[Stored data entries]
****************************************
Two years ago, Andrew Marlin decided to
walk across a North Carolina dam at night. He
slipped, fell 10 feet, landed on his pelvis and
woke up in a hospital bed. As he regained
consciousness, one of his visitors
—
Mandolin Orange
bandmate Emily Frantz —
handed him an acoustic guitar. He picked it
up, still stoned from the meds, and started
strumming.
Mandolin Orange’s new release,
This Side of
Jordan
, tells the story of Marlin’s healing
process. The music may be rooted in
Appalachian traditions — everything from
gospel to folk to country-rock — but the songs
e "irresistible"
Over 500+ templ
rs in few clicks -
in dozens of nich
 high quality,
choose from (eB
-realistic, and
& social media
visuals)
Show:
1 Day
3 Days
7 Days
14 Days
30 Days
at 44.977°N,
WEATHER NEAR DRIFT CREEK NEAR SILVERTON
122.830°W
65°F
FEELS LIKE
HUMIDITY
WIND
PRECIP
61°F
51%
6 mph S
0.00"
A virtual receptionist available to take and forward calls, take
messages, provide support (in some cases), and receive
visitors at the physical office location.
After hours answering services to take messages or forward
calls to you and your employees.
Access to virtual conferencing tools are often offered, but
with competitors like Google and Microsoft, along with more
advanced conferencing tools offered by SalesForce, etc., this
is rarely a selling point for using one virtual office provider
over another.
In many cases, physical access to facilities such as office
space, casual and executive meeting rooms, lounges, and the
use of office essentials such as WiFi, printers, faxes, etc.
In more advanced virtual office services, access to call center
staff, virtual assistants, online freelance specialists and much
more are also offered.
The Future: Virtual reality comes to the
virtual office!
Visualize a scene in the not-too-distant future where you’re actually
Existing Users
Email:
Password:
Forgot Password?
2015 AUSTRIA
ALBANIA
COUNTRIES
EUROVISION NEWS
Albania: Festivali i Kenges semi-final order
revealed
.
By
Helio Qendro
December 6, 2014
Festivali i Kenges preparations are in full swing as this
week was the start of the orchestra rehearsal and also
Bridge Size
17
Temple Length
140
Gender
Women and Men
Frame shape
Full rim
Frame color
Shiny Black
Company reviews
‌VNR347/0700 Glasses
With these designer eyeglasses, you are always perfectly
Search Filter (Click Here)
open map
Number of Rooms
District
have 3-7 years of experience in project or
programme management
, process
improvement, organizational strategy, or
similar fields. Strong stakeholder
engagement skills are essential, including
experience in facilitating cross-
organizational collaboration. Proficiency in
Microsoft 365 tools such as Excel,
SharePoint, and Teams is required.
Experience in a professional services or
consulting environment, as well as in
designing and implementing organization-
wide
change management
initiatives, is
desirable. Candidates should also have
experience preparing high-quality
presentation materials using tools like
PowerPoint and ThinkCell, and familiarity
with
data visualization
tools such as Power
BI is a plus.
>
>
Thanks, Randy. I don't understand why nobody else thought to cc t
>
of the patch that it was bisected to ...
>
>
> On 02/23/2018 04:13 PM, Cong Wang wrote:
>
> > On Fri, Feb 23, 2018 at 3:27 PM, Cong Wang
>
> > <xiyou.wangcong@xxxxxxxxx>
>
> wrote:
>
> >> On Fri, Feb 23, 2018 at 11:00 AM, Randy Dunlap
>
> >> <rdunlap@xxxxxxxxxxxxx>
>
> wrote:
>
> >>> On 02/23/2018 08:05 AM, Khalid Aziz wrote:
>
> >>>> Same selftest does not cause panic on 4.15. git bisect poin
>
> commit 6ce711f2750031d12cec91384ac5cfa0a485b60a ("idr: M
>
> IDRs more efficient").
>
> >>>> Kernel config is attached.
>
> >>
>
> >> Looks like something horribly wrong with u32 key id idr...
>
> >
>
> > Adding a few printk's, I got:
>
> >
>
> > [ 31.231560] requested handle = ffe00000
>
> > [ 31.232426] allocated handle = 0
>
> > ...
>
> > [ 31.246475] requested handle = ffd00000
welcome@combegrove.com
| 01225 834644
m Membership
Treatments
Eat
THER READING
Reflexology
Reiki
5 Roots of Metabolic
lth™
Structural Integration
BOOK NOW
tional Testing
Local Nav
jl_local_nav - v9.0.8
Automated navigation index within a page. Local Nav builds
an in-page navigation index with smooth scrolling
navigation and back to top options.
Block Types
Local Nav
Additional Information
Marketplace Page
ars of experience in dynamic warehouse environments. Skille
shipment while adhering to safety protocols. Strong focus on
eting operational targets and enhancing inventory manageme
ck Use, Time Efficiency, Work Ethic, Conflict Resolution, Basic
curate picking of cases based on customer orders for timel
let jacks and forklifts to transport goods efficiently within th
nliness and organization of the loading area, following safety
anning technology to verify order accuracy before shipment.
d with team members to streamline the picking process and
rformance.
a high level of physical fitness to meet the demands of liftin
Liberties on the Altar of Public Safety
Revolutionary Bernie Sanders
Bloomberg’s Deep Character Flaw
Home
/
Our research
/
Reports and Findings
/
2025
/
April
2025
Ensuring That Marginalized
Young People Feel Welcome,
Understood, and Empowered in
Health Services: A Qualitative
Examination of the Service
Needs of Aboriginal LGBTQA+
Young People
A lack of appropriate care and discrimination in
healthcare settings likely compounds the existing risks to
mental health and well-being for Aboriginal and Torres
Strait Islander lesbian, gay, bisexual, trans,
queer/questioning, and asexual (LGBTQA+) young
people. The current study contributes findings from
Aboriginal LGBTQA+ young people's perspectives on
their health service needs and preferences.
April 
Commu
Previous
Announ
****************************************
When copying the data above, keep every line exactly as written.

Two years ago, Andrew Marlin decided to
walk across a North Carolina dam at night. He
slipped, fell 10 feet, landed on his pelvis and
woke up in a hospital bed. As he regained
consciousness, one of his visitors
—
Mandolin Orange
bandmate Emily Frantz —
handed him an acoustic guitar. He picked it
up, still stoned from the meds, and started
strumming.
Mandolin Orange’s new release,
This Side of
Jordan
, tells the story of Marlin’s healing
process. The music may be rooted in
Appalachian traditions — everything from
gospel to folk to country-rock — but the songs
e "irresistible"
Over 500+ templ
rs in few clicks -
in dozens of nich
 high quality,
choose from (eB
-realistic, and
& social media
visuals)
Show:
1 Day
3 Days
7 Days
14 Days
30 Days
at 44.977°N,
WEATHER NEAR DRIFT CREEK NEAR SILVERTON
122.830°W
65°F
FEELS LIKE
HUMIDITY
WIND
PRECIP
61°F
51%
6 mph S
0.00"
A virtual receptionist available to take and forward calls, take
messages, provide support (in some cases), and receive
visitors at the physical office location.
After hours answering services to take messages or forward
calls to you and your employees.
Access to virtual conferencing tools are often offered, but
with competitors like Google and Microsoft, along with more
advanced conferencing tools offered by SalesForce, etc., this
is rarely a selling point for using one virtual office provider
over another.
In many cases, physical access to facilities such as office
space, casual and executive meeting rooms, lounges, and the
use of office essentials such as WiFi, printers, faxes, etc.
In more advanced virtual office services, access to call center
staff, virtual assistants, online freelance specialists and much
more are also offered.
The Future: Virtual reality comes to the
virtual office!
Visualize a scene in the not-too-distant future where you’re actually
Existing Users
Email:
Password:
Forgot Password?
2015 AUSTRIA
ALBANIA
COUNTRIES
EUROVISION NEWS
Albania: Festivali i Kenges semi-final order
revealed
.
By
Helio Qendro
December 6, 2014
Festivali i Kenges preparations are in full swing as this
week was the start of the orchestra rehearsal and also
Bridge Size
17
Temple Length
140
Gender
Women and Men
Frame shape
Full rim
Frame color
Shiny Black
Company reviews
‌VNR347/0700 Glasses
With these designer eyeglasses, you are always perfectly
Search Filter (Click Here)
open map
Number of Rooms
District
have 3-7 years of experience in project or
programme management
, process
improvement, organizational strategy, or
similar fields. Strong stakeholder
engagement skills are essential, including
experience in facilitating cross-
organizational collaboration. Proficiency in
Microsoft 365 tools such as Excel,
SharePoint, and Teams is required.
Experience in a professional services or
consulting environment, as well as in
designing and implementing organization-
wide
change management
initiatives, is
desirable. Candidates should also have
experience preparing high-quality
presentation materials using tools like
PowerPoint and ThinkCell, and familiarity
with
data visualization
tools such as Power
BI is a plus.
>
>
Thanks, Randy. I don't understand why nobody else thought to cc t
>
of the patch that it was bisected to ...
>
>
> On 02/23/2018 04:13 PM, Cong Wang wrote:
>
> > On Fri, Feb 23, 2018 at 3:27 PM, Cong Wang
>
> > <xiyou.wangcong@xxxxxxxxx>
>
> wrote:
>
> >> On Fri, Feb 23, 2018 at 11:00 AM, Randy Dunlap
>
> >> <rdunlap@xxxxxxxxxxxxx>
>
> wrote:
>
> >>> On 02/23/2018 08:05 AM, Khalid Aziz wrote:
>
> >>>> Same selftest does not cause panic on 4.15. git bisect poin
>
> commit 6ce711f2750031d12cec91384ac5cfa0a485b60a ("idr: M
>
> IDRs more efficient").
>
> >>>> Kernel config is attached.
>
> >>
>
> >> Looks like something horribly wrong with u32 key id idr...
>
> >
>
> > Adding a few printk's, I got:
>
> >
>
> > [ 31.231560] requested handle = ffe00000
>
> > [ 31.232426] allocated handle = 0
>
> > ...
>
> > [ 31.246475] requested handle = ffd00000
welcome@combegrove.com
| 01225 834644
m Membership
Treatments
Eat
THER READING
Reflexology
Reiki
5 Roots of Metabolic
lth™
Structural Integration
BOOK NOW
tional Testing
Local Nav
jl_local_nav - v9.0.8
Automated navigation index within a page. Local Nav builds
an in-page navigation index with smooth scrolling
navigation and back to top options.
Block Types
Local Nav
Additional Information
Marketplace Page
ars of experience in dynamic warehouse environments. Skille
shipment while adhering to safety protocols. Strong focus on
eting operational targets and enhancing inventory manageme
ck Use, Time Efficiency, Work Ethic, Conflict Resolution, Basic
curate picking of cases based on customer orders for timel
let jacks and forklifts to transport goods efficiently within th
nliness and organization of the loading area, following safety
anning technology to verify order accuracy before shipment.
d with team members to streamline the picking process and
rformance.
a high level of physical fitness to meet the demands of liftin
Liberties on the Altar of Public Safety
Revolutionary Bernie Sanders
Bloomberg’s Deep Character Flaw
Home
/
Our research
/
Reports and Findings
/
2025
/
April
2025
Ensuring That Marginalized
Young People Feel Welcome,
Understood, and Empowered in
Health Services: A Qualitative
Examination of the Service
Needs of Aboriginal LGBTQA+
Young People
A lack of appropriate care and discrimination in
healthcare settings likely compounds the existing risks to
mental health and well-being for Aboriginal and Torres
Strait Islander lesbian, gay, bisexual, trans,
queer/questioning, and asexual (LGBTQA+) young
people. The current study contributes findings from
Aboriginal LGBTQA+ young people's perspectives on
their health service needs and preferences.
April 
Commu
Previous
Announ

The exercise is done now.